By Jake Donovan
Elvin Ayala is riding high on a recent six-fight win streak, all of which has taken place in his home state of Connecticut.
The streaking middleweight – who celebrated his 32nd birthday earlier this week – once again enjoys home court advantage, when he faces Curtis Stevens tonight at the Mohegan Sun in Uncasville, Conn. The scheduled 10-round middleweight bout serves as the night’s televised co-feature to the light heavyweight crossroads showdown between Sergei Kovalev and Gabriel Campillo.
Both bouts air live on NBC Sports Network, as part of the season two premiere of its Fight Night series.
Ayala is a fighter in the mold of Gabriel Rosado, who resurrected his career on the series and has now graduated, so to speak. The North Philly fighter garners his first major title fight, ironically in a conflicting show when he faces Gennady Golovkin in New York City in a middleweight title fight airing live on HBO.
It is believed that a win tonight could label Ayala (26-5-2, 12KO) as boxing’s next feel good story, and proof that fighters are more than their records suggest. Still, he has to actually win the fight, a status he doesn’t take for granted even while fighting in familiar surroundings.
“When I get in the ring, I know that my opponent is going to try his hardest to stop me from eating, to stop my children from eating,” Ayala says of Stevens, who lives not too far away in Brooklyn, but still far enough to where he enters the lion’s den. “I am a beast. I’ve been saying for a long time that I’m trying to get the beast out. Today I can say that I’m ready.”
Naturally, Stevens believes he’s ready for anything as well – most of all, to upset the apple cart.
“I may be in his backyard, but come Saturday night he’s going to be in my house,” insists Stevens (22-3-1, 16KO), who boasts less than one round of ring action in the past three years. “I’ve taken a lot of bumps and bruises. Come Saturday night, I’m ready to climb back to the top.”
Stevens was forced to sit out of the game for two years over a promotional dispute before signing with Main Events last year. The move gave him a home borough fight, scoring a 1st round knockout on the non-televised undercard to former stable mate Zab Judah’s knockout win over Vernon Paris last March in Brooklyn.
He hopes to one day return home for a far more significant fight. Until then, he’ll have to settle for invading someone else’s property, a role not entirely unique to him.
“I remember seeing him for the first time on the undercard of one of Tomasz Adamek’s fights,” recalls Kathy Duva. “One of the things I look for in a fighter on the undercard like that is how the crowd responds to them. Curtis Stevens had an arena full of Polish fans cheering for him against another Polish fighter (Piotr Wilczewski, whom he knocked out in three rounds).”
A similar performance could see Stevens steal some fans from Ayala’s home base. Neither fighter appears very concerned about any perceived advantage among the crowd. All that either of them can control – or worry about – is what happens in the ring once the bell rings.

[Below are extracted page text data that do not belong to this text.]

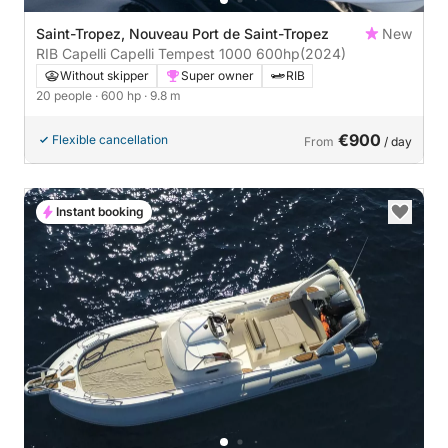
Saint-Tropez, Nouveau Port de Saint-Tropez
New
RIB Capelli Capelli Tempest 1000 600hp
(2024)
Without skipper
Super owner
RIB
20 people
· 600 hp
· 9.8 m
€900
Flexible cancellation
From
/ day
Instant booking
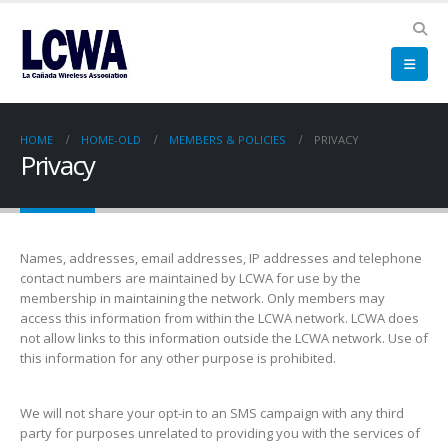
HOME
HOME-OLD
MEMBERS & POLICIES
PRIVACY
Privacy
Names, addresses, email addresses, IP addresses and telephone
contact numbers are maintained by LCWA for use by the
membership in maintaining the network. Only members may
access this
information from within the LCWA network. LCWA does
not allow links to this information outside the LCWA network. Use of
this information for any other purpose is prohibited.
We will not share your opt-in to an SMS campaign with any third
party for purposes unrelated to providing you with the services of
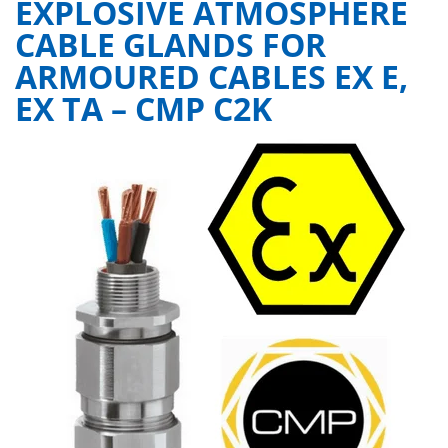
EXPLOSIVE ATMOSPHERE
CABLE GLANDS FOR
ARMOURED CABLES EX E,
EX TA – CMP C2K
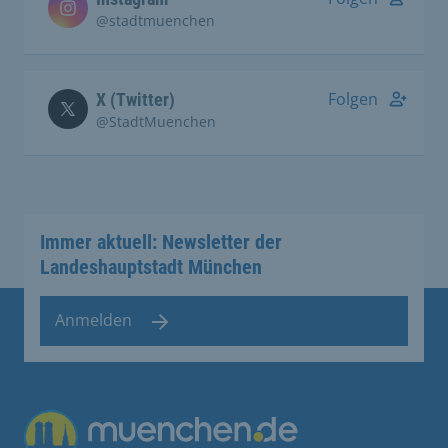
@stadtmuenchen
Folgen
X (Twitter)
@StadtMuenchen
Immer aktuell: Newsletter der
Landeshauptstadt München
Anmelden
Übergreifende Links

“I love fighting here in my hometown, I call Mohegan my hometown. Right now, I’m bubbling,” states Ayala, though realizing that regardless of the cheers and support, he still has to fight. “I wish they could hold him down while I punch on him. Fans will be there cheering, but if I’m not in there slipping and punching, then (hometown advantage) doesn’t mean anything.”
It’s one of several subjects on which both fighters agree.
“It’s only me and him in there,” Stevens says. “Ain’t too much you can do when you have a wild beast on you.”